Task item: Could you reproduce the lines from the one with "13.合同的补救（remedies）：" to the one with "15通知（notices）：", substituting "缔约双方" for "合同双方" and changing nothing else?

Segment Start: Supplied information

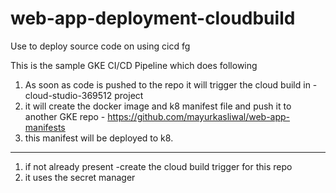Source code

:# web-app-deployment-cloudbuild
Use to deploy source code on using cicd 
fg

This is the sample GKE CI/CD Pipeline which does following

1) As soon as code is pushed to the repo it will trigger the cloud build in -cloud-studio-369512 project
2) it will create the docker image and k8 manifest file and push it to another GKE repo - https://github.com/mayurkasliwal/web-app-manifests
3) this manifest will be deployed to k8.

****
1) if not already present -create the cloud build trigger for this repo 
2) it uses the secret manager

Segment End: Supplied information
Segment Start: Supplied information

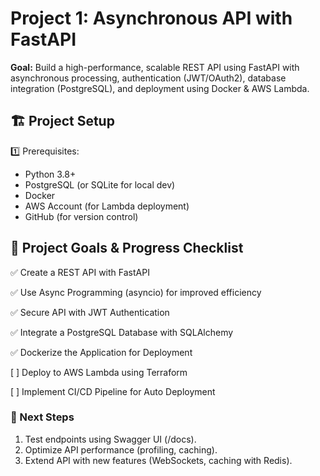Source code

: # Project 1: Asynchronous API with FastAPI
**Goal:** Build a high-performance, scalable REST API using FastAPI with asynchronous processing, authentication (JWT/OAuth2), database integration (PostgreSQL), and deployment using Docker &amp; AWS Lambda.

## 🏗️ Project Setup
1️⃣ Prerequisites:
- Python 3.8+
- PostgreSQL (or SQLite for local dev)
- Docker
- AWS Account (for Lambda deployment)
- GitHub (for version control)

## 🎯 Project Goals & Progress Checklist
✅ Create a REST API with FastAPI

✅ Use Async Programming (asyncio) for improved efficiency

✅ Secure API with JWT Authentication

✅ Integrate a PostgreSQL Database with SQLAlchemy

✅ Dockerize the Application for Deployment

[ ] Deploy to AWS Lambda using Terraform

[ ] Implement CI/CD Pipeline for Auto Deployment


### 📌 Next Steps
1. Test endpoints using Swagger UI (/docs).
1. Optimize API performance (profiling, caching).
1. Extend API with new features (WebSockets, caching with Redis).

Segment End: Supplied information
Segment Start: Supplied information

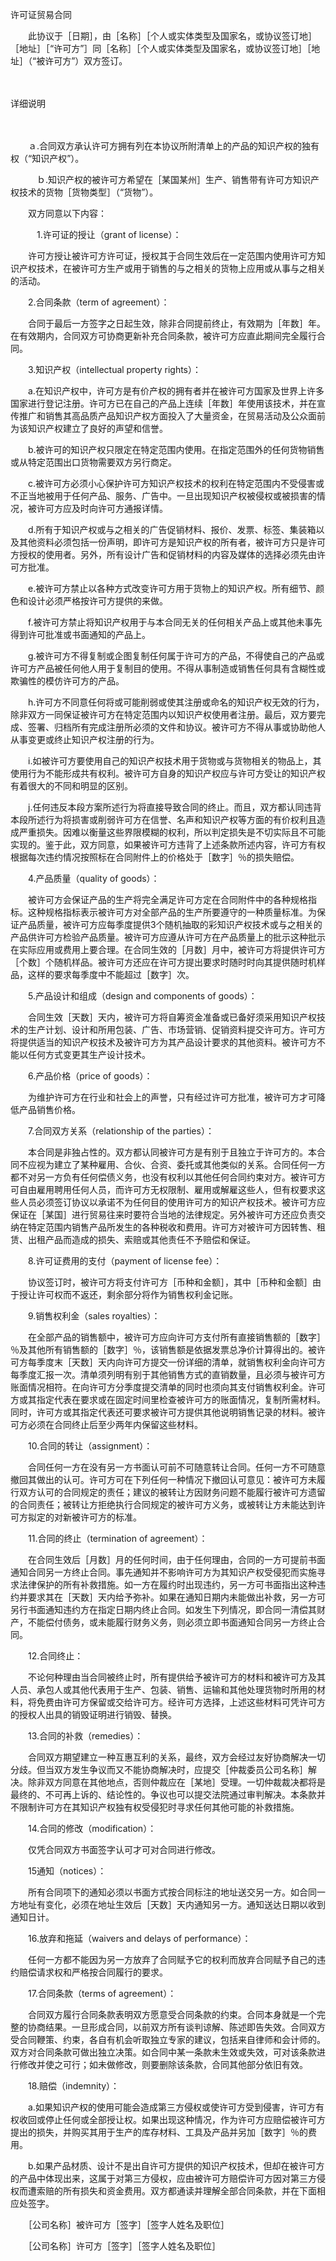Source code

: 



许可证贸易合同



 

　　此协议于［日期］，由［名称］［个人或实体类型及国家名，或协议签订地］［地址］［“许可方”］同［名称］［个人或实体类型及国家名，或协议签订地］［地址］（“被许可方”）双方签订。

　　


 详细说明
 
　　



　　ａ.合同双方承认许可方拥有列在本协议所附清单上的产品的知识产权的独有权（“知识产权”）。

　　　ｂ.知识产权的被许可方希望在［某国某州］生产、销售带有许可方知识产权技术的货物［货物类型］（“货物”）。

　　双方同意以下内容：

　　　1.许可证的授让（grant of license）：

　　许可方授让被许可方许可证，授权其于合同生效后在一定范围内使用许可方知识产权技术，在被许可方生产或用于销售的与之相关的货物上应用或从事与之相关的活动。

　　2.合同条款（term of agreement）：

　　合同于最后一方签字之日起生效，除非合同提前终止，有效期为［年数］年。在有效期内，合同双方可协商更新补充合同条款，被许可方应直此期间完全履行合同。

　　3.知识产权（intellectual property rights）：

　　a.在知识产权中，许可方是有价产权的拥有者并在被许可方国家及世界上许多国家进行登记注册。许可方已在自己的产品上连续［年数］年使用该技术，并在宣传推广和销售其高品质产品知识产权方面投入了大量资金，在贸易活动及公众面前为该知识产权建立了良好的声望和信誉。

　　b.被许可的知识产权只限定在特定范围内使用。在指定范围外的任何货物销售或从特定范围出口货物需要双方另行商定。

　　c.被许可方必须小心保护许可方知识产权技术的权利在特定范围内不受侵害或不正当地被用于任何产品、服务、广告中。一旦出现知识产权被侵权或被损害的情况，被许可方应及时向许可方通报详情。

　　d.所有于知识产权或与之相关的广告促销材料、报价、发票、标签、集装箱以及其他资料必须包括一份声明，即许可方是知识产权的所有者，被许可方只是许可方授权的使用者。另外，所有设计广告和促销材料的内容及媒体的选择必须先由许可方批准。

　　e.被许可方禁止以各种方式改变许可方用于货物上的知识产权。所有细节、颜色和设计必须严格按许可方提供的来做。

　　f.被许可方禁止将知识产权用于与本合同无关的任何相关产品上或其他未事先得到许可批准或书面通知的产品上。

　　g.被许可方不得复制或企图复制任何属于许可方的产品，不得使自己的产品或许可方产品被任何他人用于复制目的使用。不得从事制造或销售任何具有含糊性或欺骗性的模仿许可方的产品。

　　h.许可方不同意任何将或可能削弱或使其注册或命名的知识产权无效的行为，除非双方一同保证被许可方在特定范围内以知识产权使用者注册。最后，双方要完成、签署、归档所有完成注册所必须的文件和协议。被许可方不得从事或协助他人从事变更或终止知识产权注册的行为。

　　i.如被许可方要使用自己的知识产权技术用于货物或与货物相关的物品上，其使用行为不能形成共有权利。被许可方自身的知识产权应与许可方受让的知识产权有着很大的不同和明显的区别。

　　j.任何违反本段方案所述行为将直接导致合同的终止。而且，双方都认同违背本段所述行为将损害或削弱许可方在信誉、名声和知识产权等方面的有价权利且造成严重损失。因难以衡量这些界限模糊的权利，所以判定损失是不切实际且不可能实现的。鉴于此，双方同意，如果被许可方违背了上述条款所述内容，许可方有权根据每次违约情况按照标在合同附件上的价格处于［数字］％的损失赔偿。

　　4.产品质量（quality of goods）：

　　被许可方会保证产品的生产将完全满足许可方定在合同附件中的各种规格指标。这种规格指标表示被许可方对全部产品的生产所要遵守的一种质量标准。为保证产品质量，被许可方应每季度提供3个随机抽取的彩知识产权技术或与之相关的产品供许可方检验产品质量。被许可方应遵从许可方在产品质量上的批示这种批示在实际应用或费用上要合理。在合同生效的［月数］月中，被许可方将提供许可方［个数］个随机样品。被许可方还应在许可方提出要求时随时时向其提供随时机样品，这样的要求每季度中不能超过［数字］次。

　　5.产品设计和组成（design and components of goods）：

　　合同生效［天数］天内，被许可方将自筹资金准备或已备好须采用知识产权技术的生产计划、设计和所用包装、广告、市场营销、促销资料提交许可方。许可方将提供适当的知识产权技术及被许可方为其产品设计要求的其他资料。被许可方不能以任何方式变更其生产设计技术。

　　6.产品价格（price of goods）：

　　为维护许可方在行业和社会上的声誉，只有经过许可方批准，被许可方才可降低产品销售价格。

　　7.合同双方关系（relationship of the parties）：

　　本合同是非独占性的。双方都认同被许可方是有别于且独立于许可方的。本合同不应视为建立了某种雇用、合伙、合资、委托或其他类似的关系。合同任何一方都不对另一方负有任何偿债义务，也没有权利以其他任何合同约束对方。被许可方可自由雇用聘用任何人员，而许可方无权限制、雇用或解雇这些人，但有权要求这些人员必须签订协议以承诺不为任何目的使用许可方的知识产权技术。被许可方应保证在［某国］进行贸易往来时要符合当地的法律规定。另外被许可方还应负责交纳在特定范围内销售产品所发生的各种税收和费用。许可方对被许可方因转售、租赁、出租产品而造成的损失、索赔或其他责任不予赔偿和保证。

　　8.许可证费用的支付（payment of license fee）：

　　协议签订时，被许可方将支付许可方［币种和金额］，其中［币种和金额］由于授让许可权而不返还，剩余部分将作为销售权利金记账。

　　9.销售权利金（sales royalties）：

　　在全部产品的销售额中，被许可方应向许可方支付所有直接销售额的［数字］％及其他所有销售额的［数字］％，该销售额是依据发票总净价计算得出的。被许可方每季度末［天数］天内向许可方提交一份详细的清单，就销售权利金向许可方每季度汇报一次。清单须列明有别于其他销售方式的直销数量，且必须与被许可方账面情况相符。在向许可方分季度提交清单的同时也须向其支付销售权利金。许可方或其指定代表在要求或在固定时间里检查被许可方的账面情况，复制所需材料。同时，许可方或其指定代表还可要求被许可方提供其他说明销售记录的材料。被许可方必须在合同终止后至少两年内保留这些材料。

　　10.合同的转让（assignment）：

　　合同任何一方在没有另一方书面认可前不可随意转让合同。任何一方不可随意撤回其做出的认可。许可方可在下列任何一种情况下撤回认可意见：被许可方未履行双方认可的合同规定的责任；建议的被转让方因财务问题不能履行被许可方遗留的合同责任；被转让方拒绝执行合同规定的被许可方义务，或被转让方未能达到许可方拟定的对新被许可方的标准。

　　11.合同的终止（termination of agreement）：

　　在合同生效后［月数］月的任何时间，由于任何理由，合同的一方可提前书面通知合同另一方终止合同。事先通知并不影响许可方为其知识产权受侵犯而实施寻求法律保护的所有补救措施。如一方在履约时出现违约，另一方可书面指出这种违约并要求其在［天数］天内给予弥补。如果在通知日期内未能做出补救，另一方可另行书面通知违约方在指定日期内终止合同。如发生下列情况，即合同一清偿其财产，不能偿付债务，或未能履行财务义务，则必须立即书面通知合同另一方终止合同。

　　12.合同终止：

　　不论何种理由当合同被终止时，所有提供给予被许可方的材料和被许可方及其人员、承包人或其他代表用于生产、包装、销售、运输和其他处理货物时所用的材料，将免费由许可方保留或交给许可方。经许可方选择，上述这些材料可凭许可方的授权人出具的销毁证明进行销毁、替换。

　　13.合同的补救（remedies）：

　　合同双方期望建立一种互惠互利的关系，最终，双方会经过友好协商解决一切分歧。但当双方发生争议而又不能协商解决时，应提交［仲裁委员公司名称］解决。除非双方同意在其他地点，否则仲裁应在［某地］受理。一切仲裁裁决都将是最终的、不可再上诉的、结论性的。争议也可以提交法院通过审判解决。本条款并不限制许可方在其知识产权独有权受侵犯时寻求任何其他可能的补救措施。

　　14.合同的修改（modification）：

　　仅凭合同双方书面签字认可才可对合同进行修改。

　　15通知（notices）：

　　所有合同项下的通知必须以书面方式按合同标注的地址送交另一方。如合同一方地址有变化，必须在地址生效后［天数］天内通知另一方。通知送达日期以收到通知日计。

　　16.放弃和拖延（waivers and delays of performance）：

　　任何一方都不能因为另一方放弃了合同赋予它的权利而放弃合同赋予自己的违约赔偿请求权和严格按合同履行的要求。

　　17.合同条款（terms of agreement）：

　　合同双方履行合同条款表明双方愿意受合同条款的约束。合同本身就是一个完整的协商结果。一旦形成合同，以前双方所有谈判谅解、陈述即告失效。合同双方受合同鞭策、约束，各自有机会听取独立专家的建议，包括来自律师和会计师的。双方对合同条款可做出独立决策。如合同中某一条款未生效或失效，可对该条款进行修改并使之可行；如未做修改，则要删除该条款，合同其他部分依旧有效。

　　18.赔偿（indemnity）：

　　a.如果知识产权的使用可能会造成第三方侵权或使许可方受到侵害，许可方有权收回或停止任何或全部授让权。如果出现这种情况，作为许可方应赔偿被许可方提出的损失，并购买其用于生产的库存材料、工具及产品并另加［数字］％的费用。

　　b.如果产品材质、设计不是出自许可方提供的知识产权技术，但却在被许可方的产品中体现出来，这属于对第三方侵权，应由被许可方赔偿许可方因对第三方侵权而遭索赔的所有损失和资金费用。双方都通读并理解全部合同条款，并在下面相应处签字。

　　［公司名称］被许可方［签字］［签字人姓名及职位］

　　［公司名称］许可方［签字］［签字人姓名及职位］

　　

Segment End: Supplied information

Solved problem:
　　13.合同的补救（remedies）：

　　缔约双方期望建立一种互惠互利的关系，最终，双方会经过友好协商解决一切分歧。但当双方发生争议而又不能协商解决时，应提交［仲裁委员公司名称］解决。除非双方同意在其他地点，否则仲裁应在［某地］受理。一切仲裁裁决都将是最终的、不可再上诉的、结论性的。争议也可以提交法院通过审判解决。本条款并不限制许可方在其知识产权独有权受侵犯时寻求任何其他可能的补救措施。

　　14.合同的修改（modification）：

　　仅凭缔约双方书面签字认可才可对合同进行修改。

　　15通知（notices）：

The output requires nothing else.